--- START ---

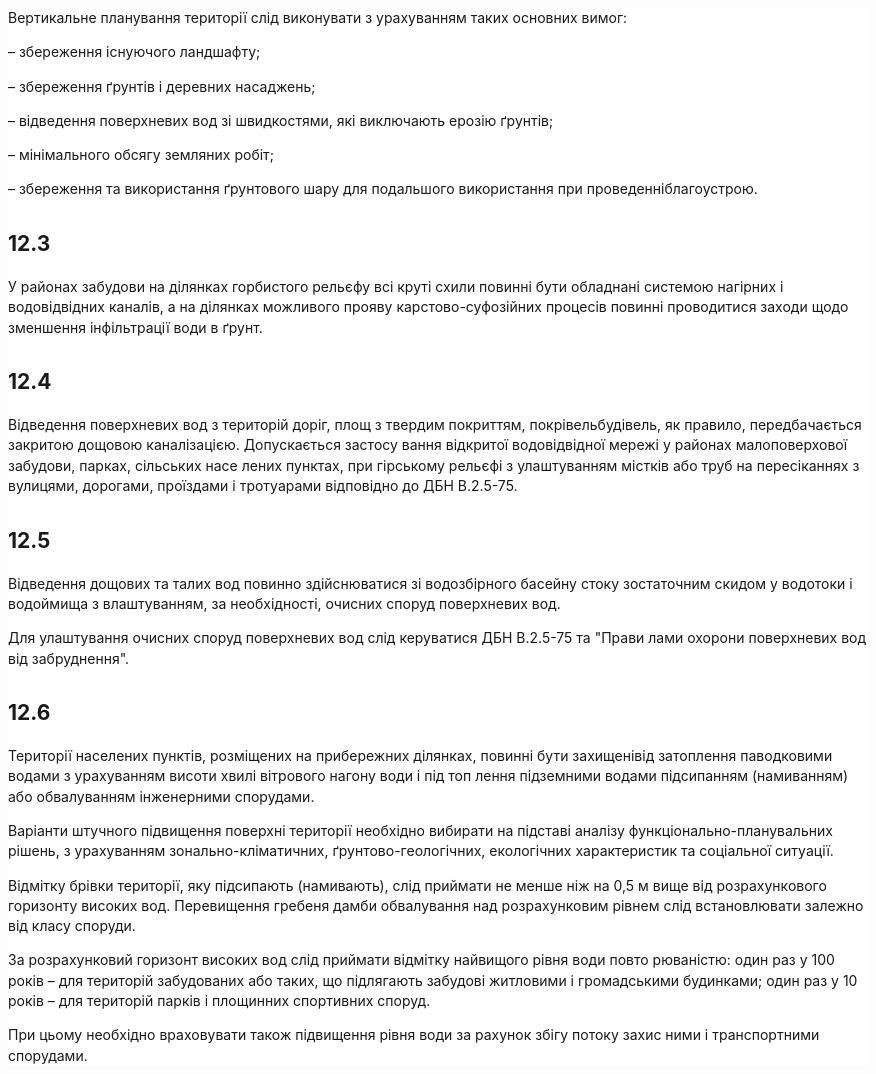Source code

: Вертикальне планування території слід виконувати з урахуванням таких основних вимог:

– збереження існуючого ландшафту;

– збереження ґрунтів і деревних насаджень;

– відведення поверхневих вод зі швидкостями, які виключають ерозію ґрунтів;

– мінімального обсягу земляних робіт;

– збереження та використання ґрунтового шару для подальшого використання при проведенніблагоустрою.

## 12.3

У районах забудови на ділянках горбистого рельєфу всі круті схили повинні бути обладнані системою нагірних і водовідвідних каналів, а на ділянках можливого прояву карстово-суфозійних процесів повинні проводитися заходи щодо зменшення інфільтрації води в ґрунт.

## 12.4

Відведення поверхневих вод з територій доріг, площ з твердим покриттям, покрівельбудівель, як правило, передбачається закритою дощовою каналізацією. Допускається застосу вання відкритої водовідвідної мережі у районах малоповерхової забудови, парках, сільських насе лених пунктах, при гірському рельєфі з улаштуванням містків або труб на пересіканнях з вулицями, дорогами, проїздами і тротуарами відповідно до ДБН В.2.5-75.

## 12.5

Відведення дощових та талих вод повинно здійснюватися зі водозбірного басейну стоку зостаточним скидом у водотоки і водоймища з влаштуванням, за необхідності, очисних споруд поверхневих вод.

Для улаштування очисних споруд поверхневих вод слід керуватися ДБН В.2.5-75 та "Прави лами охорони поверхневих вод від забруднення".

## 12.6

Території населених пунктів, розміщених на прибережних ділянках, повинні бути захищенівід затоплення паводковими водами з урахуванням висоти хвилі вітрового нагону води і під топ лення підземними водами підсипанням (намиванням) або обвалуванням інженерними спорудами.

Варіанти штучного підвищення поверхні території необхідно вибирати на підставі аналізу функціонально-планувальних рішень, з урахуванням зонально-кліматичних, ґрунтово-геологічних, екологічних характеристик та соціальної ситуації.

Відмітку брівки території, яку підсипають (намивають), слід приймати не менше ніж на 0,5 м вище від розрахункового горизонту високих вод. Перевищення гребеня дамби обвалування над розрахунковим рівнем слід встановлювати залежно від класу споруди.

За розрахунковий горизонт високих вод слід приймати відмітку найвищого рівня води повто рюваністю: один раз у 100 років – для територій забудованих або таких, що підлягають забудові житловими і громадськими будинками; один раз у 10 років – для територій парків і площинних спортивних споруд.

При цьому необхідно враховувати також підвищення рівня води за рахунок збігу потоку захис ними і транспортними спорудами.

--- END ---

*JOB ITEM*:
Reproduce only the lines of the records from the start up to and including the line that holds "Відмітку брівки території, яку"; do not carry over any picture.

*ANSWER TO THIS EXERCISE*:
Source code

: Вертикальне планування території слід виконувати з урахуванням таких основних вимог:

– збереження існуючого ландшафту;

– збереження ґрунтів і деревних насаджень;

– відведення поверхневих вод зі швидкостями, які виключають ерозію ґрунтів;

– мінімального обсягу земляних робіт;

– збереження та використання ґрунтового шару для подальшого використання при проведенніблагоустрою.

## 12.3

У районах забудови на ділянках горбистого рельєфу всі круті схили повинні бути обладнані системою нагірних і водовідвідних каналів, а на ділянках можливого прояву карстово-суфозійних процесів повинні проводитися заходи щодо зменшення інфільтрації води в ґрунт.

## 12.4

Відведення поверхневих вод з територій доріг, площ з твердим покриттям, покрівельбудівель, як правило, передбачається закритою дощовою каналізацією. Допускається застосу вання відкритої водовідвідної мережі у районах малоповерхової забудови, парках, сільських насе лених пунктах, при гірському рельєфі з улаштуванням містків або труб на пересіканнях з вулицями, дорогами, проїздами і тротуарами відповідно до ДБН В.2.5-75.

## 12.5

Відведення дощових та талих вод повинно здійснюватися зі водозбірного басейну стоку зостаточним скидом у водотоки і водоймища з влаштуванням, за необхідності, очисних споруд поверхневих вод.

Для улаштування очисних споруд поверхневих вод слід керуватися ДБН В.2.5-75 та "Прави лами охорони поверхневих вод від забруднення".

## 12.6

Території населених пунктів, розміщених на прибережних ділянках, повинні бути захищенівід затоплення паводковими водами з урахуванням висоти хвилі вітрового нагону води і під топ лення підземними водами підсипанням (намиванням) або обвалуванням інженерними спорудами.

Варіанти штучного підвищення поверхні території необхідно вибирати на підставі аналізу функціонально-планувальних рішень, з урахуванням зонально-кліматичних, ґрунтово-геологічних, екологічних характеристик та соціальної ситуації.

Відмітку брівки території, яку підсипають (намивають), слід приймати не менше ніж на 0,5 м вище від розрахункового горизонту високих вод. Перевищення гребеня дамби обвалування над розрахунковим рівнем слід встановлювати залежно від класу споруди.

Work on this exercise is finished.